Adu citra para capres di empat klaster di atas, menjadikan penanganan Covid-19 menjadi lahan dan panggung adu kekuatan pencitraan. Selama pencitraan tersebut dilakukan dengan objektif dan berbasis kinerja ya sah-sah saja.

Namun jika adu pencitraannya, berdasarkan hal-hal subjektif, dan menggunakan buzzer untuk menyerang lawan politik, maka inilah yang kita sayangkan. Karena jangan sampai gubernur yang kinerjanya baik, namun elektabilitasnya rendah. Namun sebaliknya, gubernur yang berkinerja biasa-biasa saja, elektabilitanya naik. Inikan jadi lucu.

Di zaman yang penuh pencitraan ini. Masyarakat mesti jeli dan cerdas dalam menilai hal yang baik dan buruk dari para capres mendatang. Jangan karena kita tak teliti, maka kita memilih cangkang. Jangan karena kita tak paham, lalu mengabaikan isi.
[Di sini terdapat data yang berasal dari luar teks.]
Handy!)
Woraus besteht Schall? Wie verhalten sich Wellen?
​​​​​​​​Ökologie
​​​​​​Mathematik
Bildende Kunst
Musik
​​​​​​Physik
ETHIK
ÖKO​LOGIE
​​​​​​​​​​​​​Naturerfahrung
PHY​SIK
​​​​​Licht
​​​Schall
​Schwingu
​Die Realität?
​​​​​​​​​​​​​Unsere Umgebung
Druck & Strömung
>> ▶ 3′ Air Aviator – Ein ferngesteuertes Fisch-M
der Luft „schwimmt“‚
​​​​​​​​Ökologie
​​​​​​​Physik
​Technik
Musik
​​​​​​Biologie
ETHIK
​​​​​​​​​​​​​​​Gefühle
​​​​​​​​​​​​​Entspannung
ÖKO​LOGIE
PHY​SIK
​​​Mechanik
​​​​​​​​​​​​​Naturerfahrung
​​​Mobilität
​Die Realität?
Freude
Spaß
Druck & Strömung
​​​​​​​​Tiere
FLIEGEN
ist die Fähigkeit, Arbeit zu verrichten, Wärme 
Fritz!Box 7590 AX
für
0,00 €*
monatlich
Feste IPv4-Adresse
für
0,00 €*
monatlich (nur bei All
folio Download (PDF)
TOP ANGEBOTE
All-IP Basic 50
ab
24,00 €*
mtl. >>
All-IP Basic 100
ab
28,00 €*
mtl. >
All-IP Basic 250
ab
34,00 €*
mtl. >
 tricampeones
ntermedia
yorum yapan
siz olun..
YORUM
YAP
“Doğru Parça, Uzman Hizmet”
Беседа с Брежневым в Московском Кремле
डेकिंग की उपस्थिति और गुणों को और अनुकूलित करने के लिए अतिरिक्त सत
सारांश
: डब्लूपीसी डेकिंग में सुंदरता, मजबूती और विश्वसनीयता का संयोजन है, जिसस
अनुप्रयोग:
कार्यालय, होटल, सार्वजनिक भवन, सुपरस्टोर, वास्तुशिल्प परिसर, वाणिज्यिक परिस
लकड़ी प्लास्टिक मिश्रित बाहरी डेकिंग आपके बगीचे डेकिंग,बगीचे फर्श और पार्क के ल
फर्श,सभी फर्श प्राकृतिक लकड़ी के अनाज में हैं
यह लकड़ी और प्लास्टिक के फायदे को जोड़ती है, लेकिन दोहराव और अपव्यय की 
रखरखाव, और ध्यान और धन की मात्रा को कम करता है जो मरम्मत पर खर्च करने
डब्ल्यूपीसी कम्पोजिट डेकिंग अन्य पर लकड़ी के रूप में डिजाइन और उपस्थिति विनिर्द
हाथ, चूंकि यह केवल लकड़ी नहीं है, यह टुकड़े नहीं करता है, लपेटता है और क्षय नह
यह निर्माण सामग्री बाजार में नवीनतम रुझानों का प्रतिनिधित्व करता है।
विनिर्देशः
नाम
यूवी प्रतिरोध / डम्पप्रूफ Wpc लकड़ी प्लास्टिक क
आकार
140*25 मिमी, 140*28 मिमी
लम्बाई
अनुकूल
Biarkan mereka beradu pencitraan di tengah pandemi. Siapapun mereka. Seleksi alamlah yang akan berlaku. Siapa yang berprestasi dan bekerja terbaik di tengah pandemi, cinta rakyat, dan mampu bertahan di tengah serangan lawan, merekalah yang akan unggul. Merekalah yang akan sampai hingga garis finish.

Melakukan pencitraan silahkan. Tapi perhatikan isi dan substansi. Jangan hanya asesoris yang dijual. Jangan hanya cangkang dan kemasan yang dilihat. Tetapi isi-nya lah yang harus diperdagangkan. Jangan gara-gara kita memilih cangkang dan kemasan yang bagus, kita lupa melihat isinya.

Jika politik hanya berbasiskan pada pencitraan, maka yang akan muncul adalah tokoh-tokoh yang bertopeng dan penuh kemunafikan. Oleh karena itu, tak aneh dan tak heran jika bangsa ini terlihat sakit. Karena salah kelola. Bukankah begitu! [.]